"A just, long-term peace" should be the outcome of the war in Ukraine, Kremlin spokesman Dmitry Peskov said on Tuesday.
Commenting on recent remarks by US Secretary of State Antony Blinken, Peskov, in a press briefing in Moscow, agreed that the situation in Ukraine will most probably be settled through negotiations.
"The fact that the outcome of what is happening should be a just, long-term peace, we can agree with this. But as for the prospects of any negotiations, we do not see them at the moment," he said.
"At some point this will end and it will end almost certainly with diplomacy, with a negotiation.
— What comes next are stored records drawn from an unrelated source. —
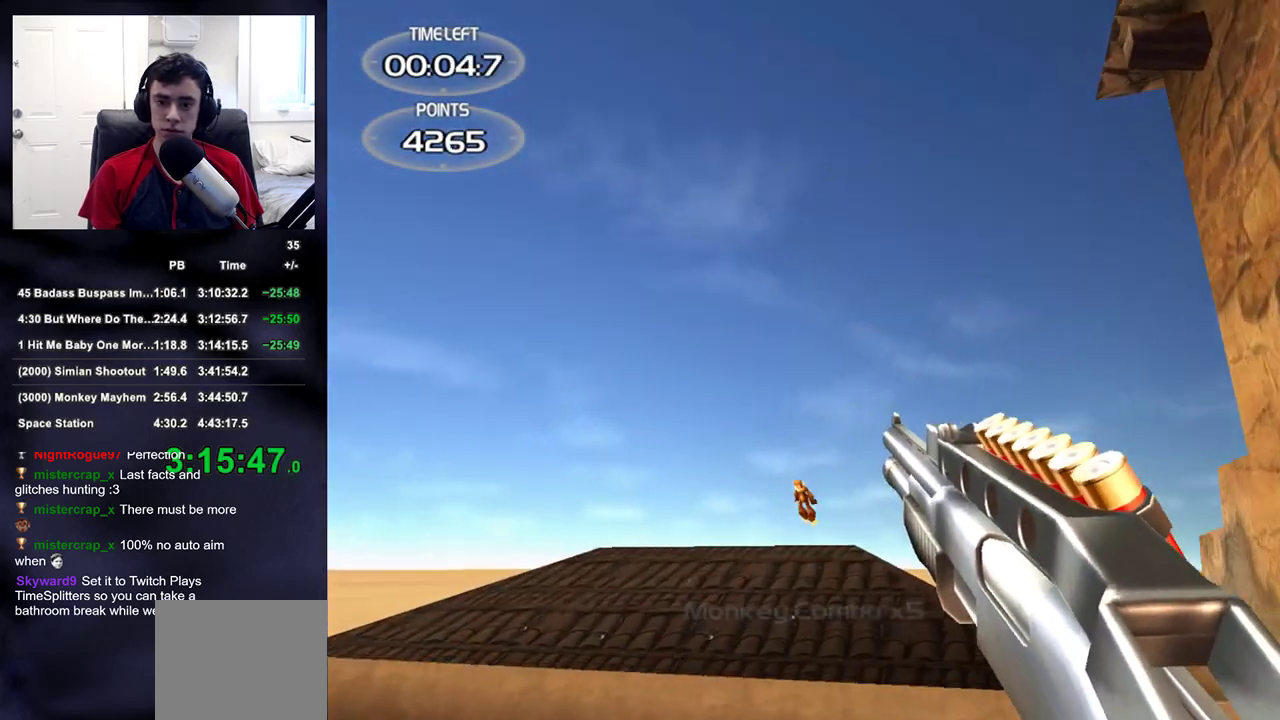
{"dt_ms": 500, "buttons": [], "left_stick": "center", "right_stick": "up-left"}
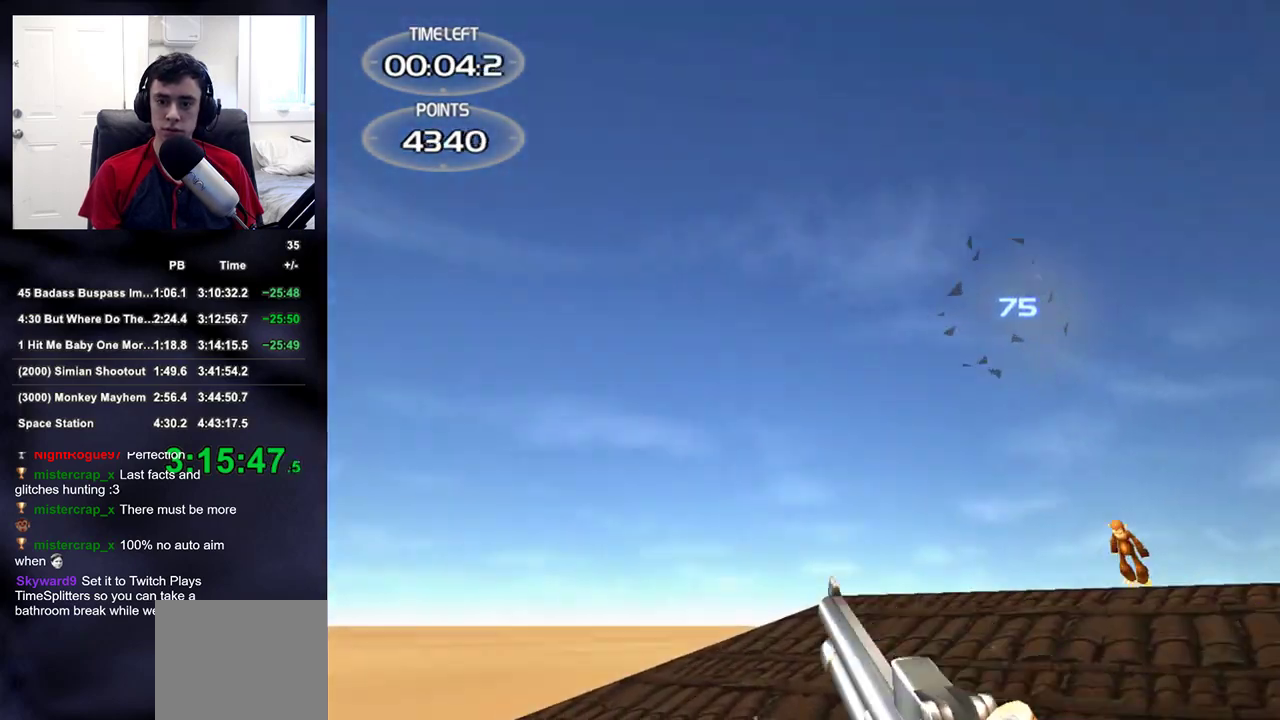
{"dt_ms": 500, "buttons": [], "left_stick": "center", "right_stick": "up-left", "events": [[100, "left_stick", "down-right"], [117, "right_stick", "up-right"], [217, "right_stick", "center"], [283, "left_stick", "center"], [450, "right_stick", "up-left"]]}
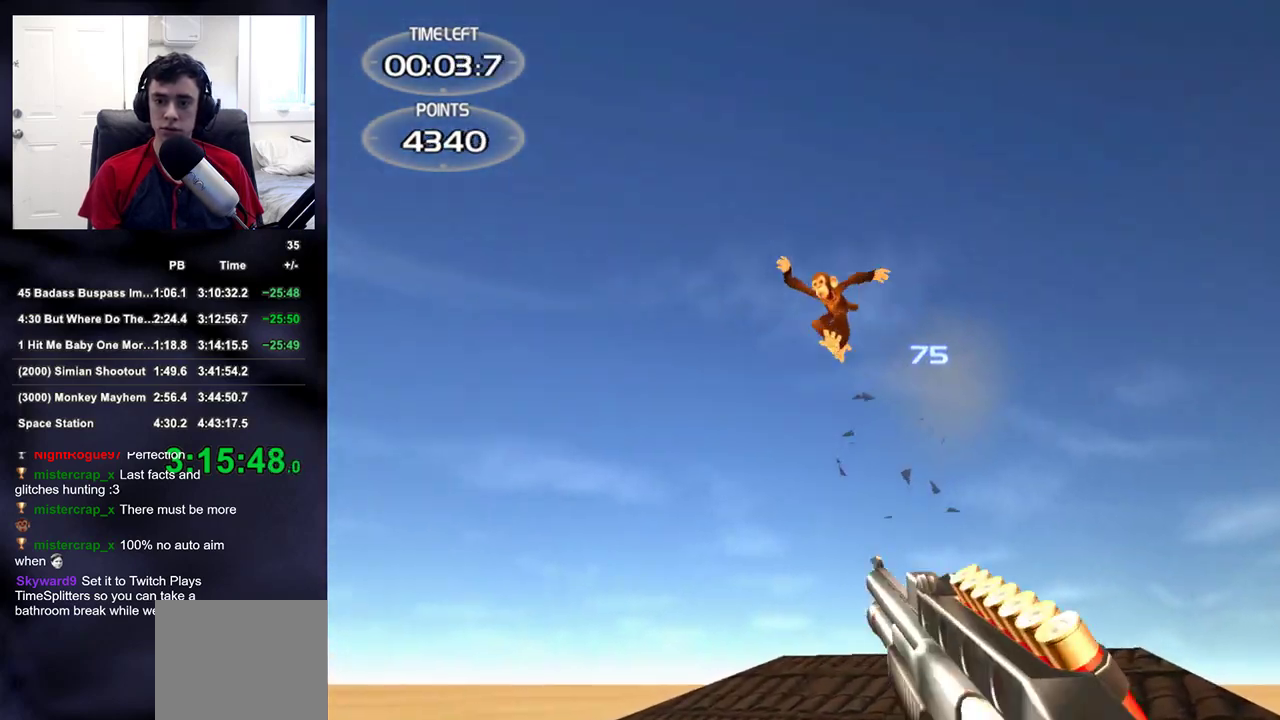
{"dt_ms": 500, "buttons": [], "left_stick": "center", "right_stick": "down-left"}
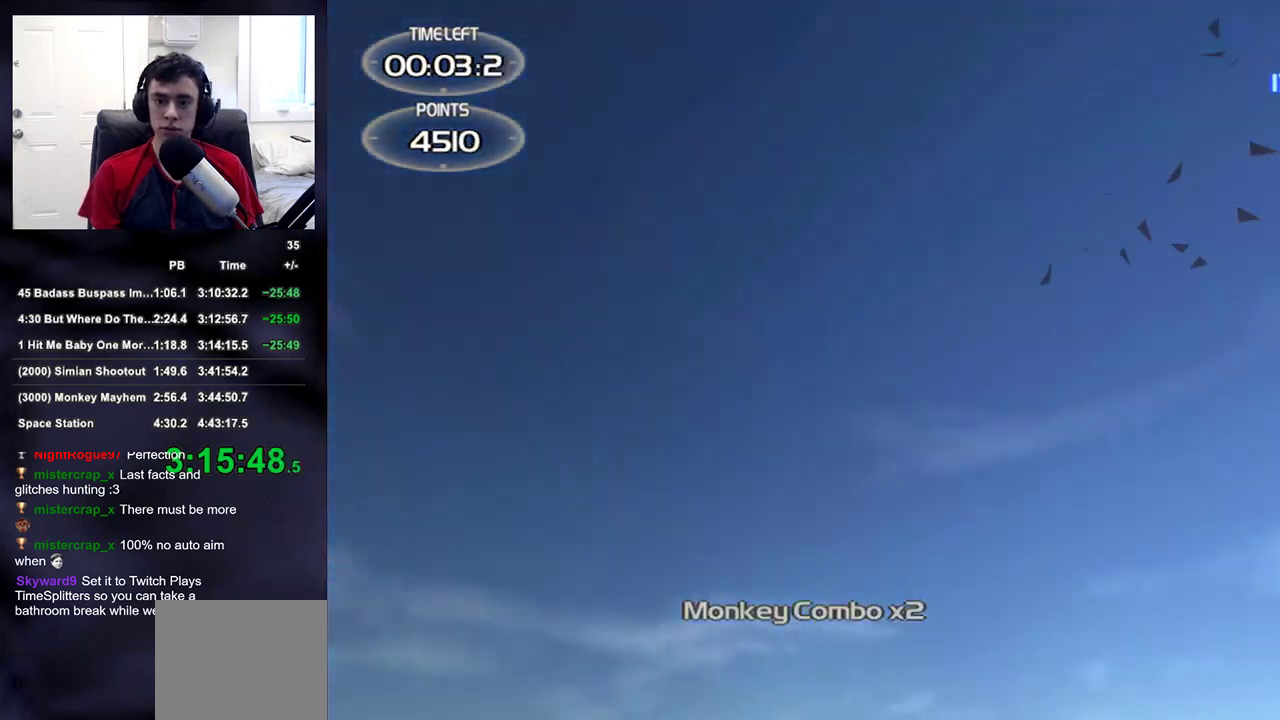
{"dt_ms": 500, "buttons": [], "left_stick": "center", "right_stick": "center", "events": [[450, "right_stick", "center"]]}
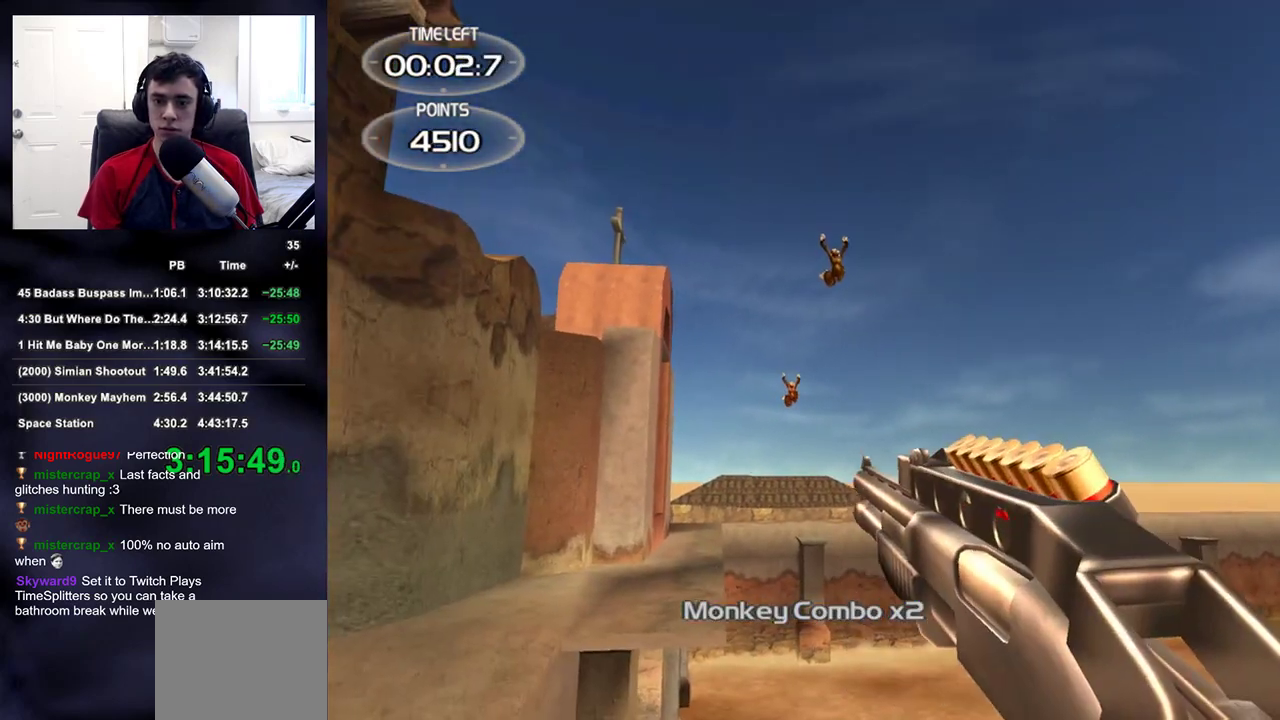
{"dt_ms": 500, "buttons": [], "left_stick": "center", "right_stick": "down", "events": [[17, "left_stick", "up-right"], [100, "right_stick", "up"], [217, "left_stick", "center"], [250, "right_stick", "center"], [267, "DPAD_RIGHT", "down"], [317, "DPAD_LEFT", "down"], [317, "DPAD_RIGHT", "up"], [317, "DPAD_UP", "down"], [400, "DPAD_UP", "up"], [417, "DPAD_LEFT", "up"], [467, "right_stick", "down"]]}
But what I think we have to see is a just and durable peace, not a phony peace," Blinken told the WSJ CEO Council Summit in Washington on Monday.
Last week, US President Joe Biden said he was willing to talk with Russian counterpart Vladimir Putin if there was a sincere interest to end the conflict in Ukraine, which started in February.
But Russia ruled out demands that it should pull out completely from Ukraine as part of any future talks to end its "special military operation."
About drone attacks on Russia's military airfields, which, according to the Defense Ministry, left three people killed, Peskov said: "The line openly declared by the Ukrainian regime to continue such terrorist acts (on the territory of Russia) is dangerous. Of course, it is taken into account, and the necessary measures are taken."
Peskov urged to follow only official information regarding Russia's partial military mobilization, and do not trust reports on social media predicting a new call-up for reservists.
Partial mobilization in Russia, which began on Sept. 21, ended in October, with 300,000 volunteers being called up.